SalMar ends 2017 with Q4 high
SALMAR, one of the world’s largest salmon farming companies, announced impressive results for the fourth quarter of 2017, with a group operating profit (EBIT) of NOK 707.2 million, up from NOK 557 million for the same period in 2016.
The announcement follows an equally strong performance for the third quarter of last year when the EBIT was NOK 801.3 million.
SalMar, which partly owns Scottish Sea Farms, said the improvement is largely attributable to a higher harvested volume, combined with improved underlying operations and enhanced biological control. It has also reduced its costs for the fourth quarter in a row.
CEO Trond Williksen said: ‘A higher harvested volume, an improved biological situation and efficient operations have helped SalMar to post yet another strong financial result.

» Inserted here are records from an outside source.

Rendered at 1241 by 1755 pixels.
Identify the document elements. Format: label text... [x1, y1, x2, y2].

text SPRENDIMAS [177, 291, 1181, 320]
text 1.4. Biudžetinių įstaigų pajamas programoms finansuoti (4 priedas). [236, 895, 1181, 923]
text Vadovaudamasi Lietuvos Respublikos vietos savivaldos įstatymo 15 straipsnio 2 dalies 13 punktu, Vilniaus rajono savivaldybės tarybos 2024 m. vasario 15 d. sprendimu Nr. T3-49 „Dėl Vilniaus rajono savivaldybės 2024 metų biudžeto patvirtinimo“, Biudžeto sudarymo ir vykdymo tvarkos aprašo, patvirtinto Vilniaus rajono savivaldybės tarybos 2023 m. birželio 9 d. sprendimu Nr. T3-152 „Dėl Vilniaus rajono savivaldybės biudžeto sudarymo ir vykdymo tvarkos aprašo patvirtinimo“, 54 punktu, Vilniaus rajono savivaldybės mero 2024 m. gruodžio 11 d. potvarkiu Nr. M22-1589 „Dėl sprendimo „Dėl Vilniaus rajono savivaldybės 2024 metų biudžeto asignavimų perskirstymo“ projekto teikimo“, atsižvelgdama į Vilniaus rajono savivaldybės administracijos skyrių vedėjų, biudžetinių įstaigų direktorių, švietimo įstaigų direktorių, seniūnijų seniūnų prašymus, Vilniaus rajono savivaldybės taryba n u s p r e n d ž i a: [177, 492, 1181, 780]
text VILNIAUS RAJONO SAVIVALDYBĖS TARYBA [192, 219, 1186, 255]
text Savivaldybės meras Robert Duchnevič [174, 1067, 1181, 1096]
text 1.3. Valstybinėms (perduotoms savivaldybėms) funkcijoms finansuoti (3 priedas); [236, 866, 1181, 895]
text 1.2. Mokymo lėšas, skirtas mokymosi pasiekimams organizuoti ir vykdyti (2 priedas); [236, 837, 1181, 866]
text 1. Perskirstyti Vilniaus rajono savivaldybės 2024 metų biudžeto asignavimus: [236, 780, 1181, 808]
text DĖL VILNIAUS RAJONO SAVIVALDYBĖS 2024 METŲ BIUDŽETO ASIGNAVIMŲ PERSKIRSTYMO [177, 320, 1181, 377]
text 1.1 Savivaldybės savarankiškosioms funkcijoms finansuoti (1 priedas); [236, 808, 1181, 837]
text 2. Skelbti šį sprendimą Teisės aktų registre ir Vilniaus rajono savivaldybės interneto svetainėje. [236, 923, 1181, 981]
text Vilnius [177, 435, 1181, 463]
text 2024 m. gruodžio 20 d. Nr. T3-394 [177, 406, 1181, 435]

‘The improvement in underlying operations for the fourth quarter in a row is the result of investments in competence and capacity over time. And these investments will continue. Our ambition to be the lowest cost producer remains in place.
‘SalMar remains determined to increase its production volume, and is therefore working actively along several lines to realise this objective.’I
The company generated gross operating revenues of NOK 2.8 billion in the fourth quarter 2017, up from NOK 2.5 billion in the corresponding period in 2016. The group harvested 39,900 tonnes in the quarter, compared with 26,500 tonnes in the same quarter the year before.
EBIT per kg came to NOK 17.70, down from NOK 20.98 per kg in the fourth quarter 2016. The average spot price in the same period fell by NOK 17.74 per kg. The increased delousing treatments needed will push up costs in the coming quarters. SalMar says it is well equipped to deal with the segment’s lice situation in the future. In 2018 as a whole, SalMar expects to harvest around 143,000 tonnes in Norway (96,000 tonnes in Central Norway and 47,000 tonnes in Northern Norway). Scottish Sea Farms expects to harvest approximately 26,000 tonnes, while Arnarlax in Iceland expects to harvest some 11,000 tonnes.